BY ONOME AMUGE
Aluminium prices traded higher on worries about supply of the energy-intensive metal after Russia’s Gazprom, one of the largest publicly listed natural gas companies in the world, halted gas supplies to Poland and Bulgaria.
As a result, aluminium, which needs huge amounts of power in the smelting process, has seen curtailments of operations impacted by surging energy prices.
Benchmark three-month aluminium on the London Metal Exchange (LME) rose 0.9 percent to $3,120 a tonne.
Gianclaudio Torlizzi, partner at consultancy T-Commodity in Milan, Italy, said increasing tension over the energy sector will continue to offer long-term support to aluminium.
Torlizzi, who posited that the fundamentals for the lightweight metal are solid, added that the termination of gas supplies to two European countries has triggered concerns that more states could be hit by similar fate, especially Germany.

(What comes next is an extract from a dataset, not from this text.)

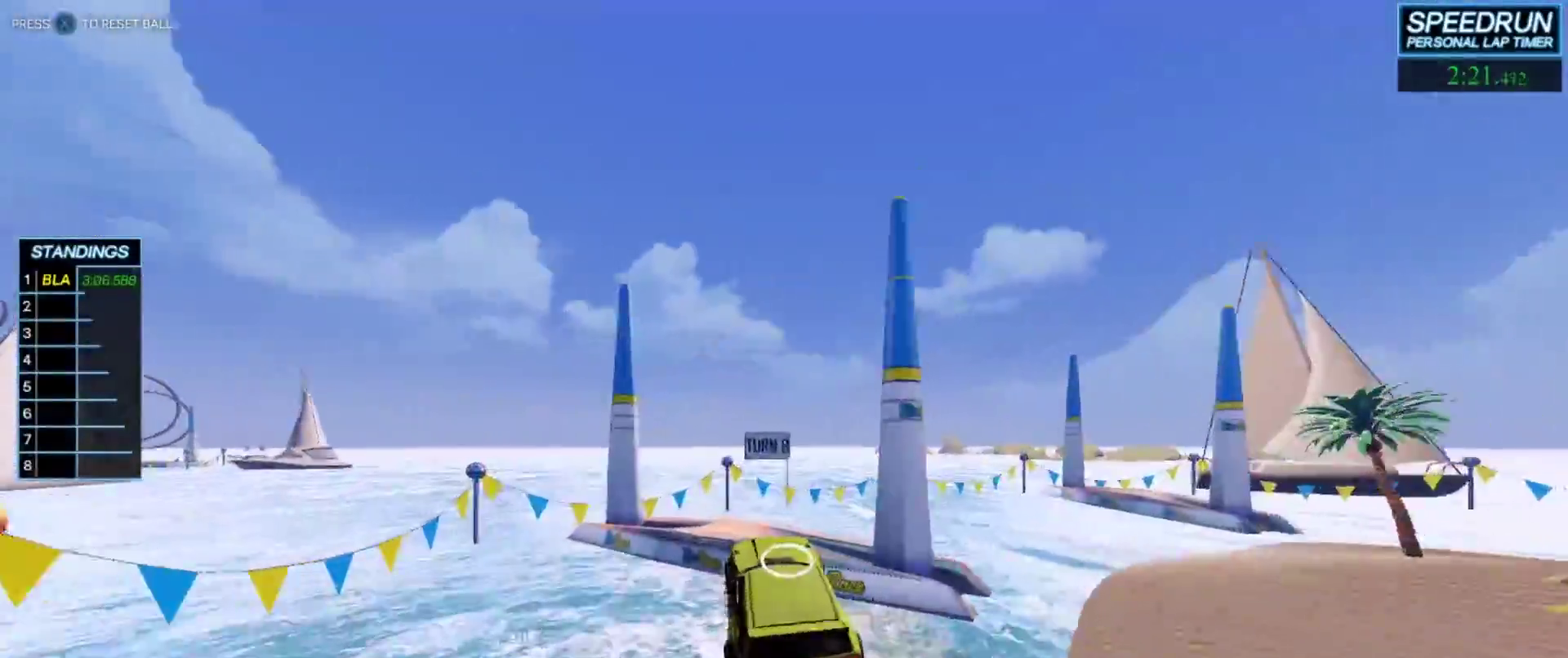
{"buttons": ["B"], "left_stick": "center", "events": [[33, "B", "down"], [133, "left_stick", "right"], [150, "B", "up"], [233, "B", "down"], [233, "left_stick", "center"], [333, "left_stick", "down-right"], [483, "left_stick", "center"]]}
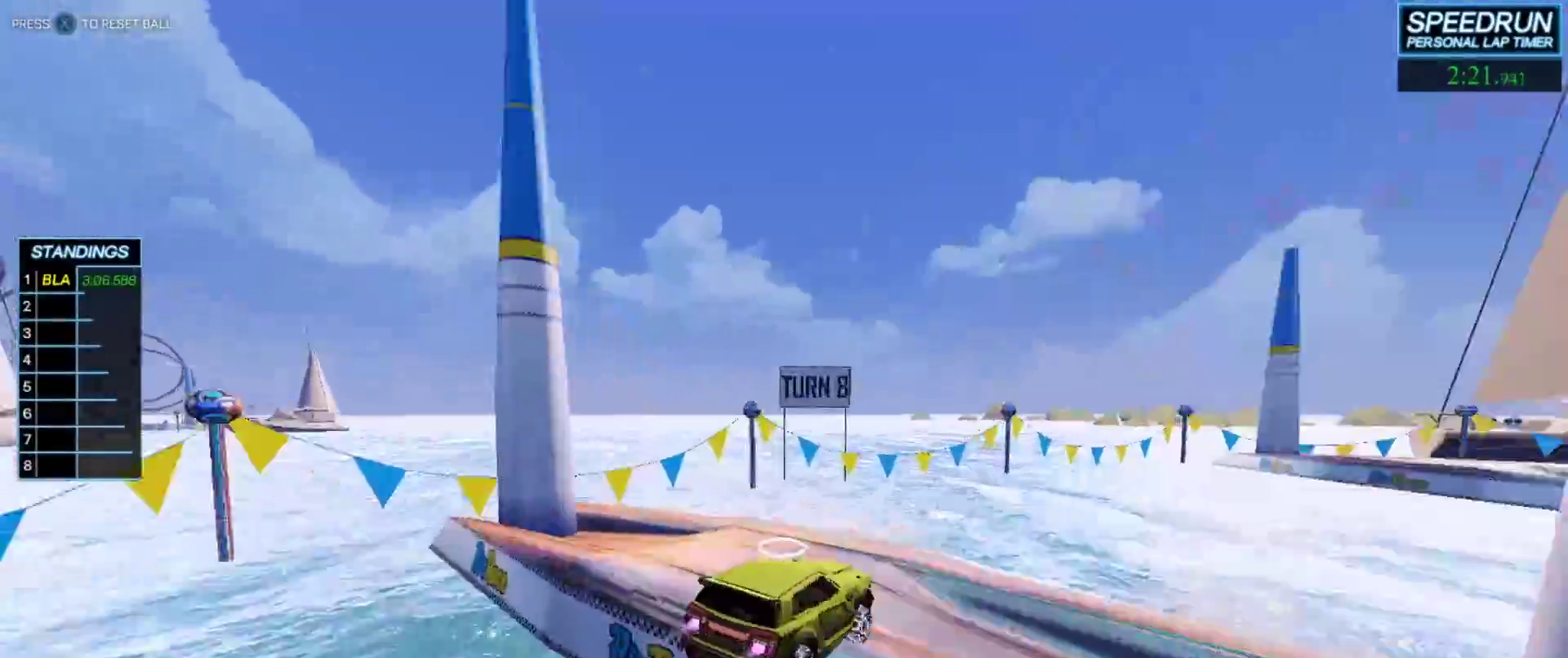
{"buttons": ["B"], "left_stick": "center", "events": [[167, "left_stick", "down-right"], [200, "A", "down"], [350, "A", "up"], [367, "left_stick", "center"]]}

Meanwhile, analysts observed that extended lockdowns in top metals consumer China in its battle against COVID-19, has fanned worries about overall metals demand as the country’s yuan currency slipped to nearly 17-month lows against the U.S. dollar which is currently at its strongest monthly valuation in seven years.
“A weakening yuan is bearish for base metals and there’s expectation that the yuan can weaken a bit more, so that will continue to pressure base metals,” Torlizzi said.
For the week, base metals, except aluminium, declined in low volumes, as lead lost 0.1 percent to $2,280 a tonne; zinc shed 0.1 percent to $4,216.50 a tonne; nickel slipped 0.6 percent to $33,100 a tonne; tin was down 0.2 percent to $39,915 a tonne; while copper was little changed at $9,859 a tonne.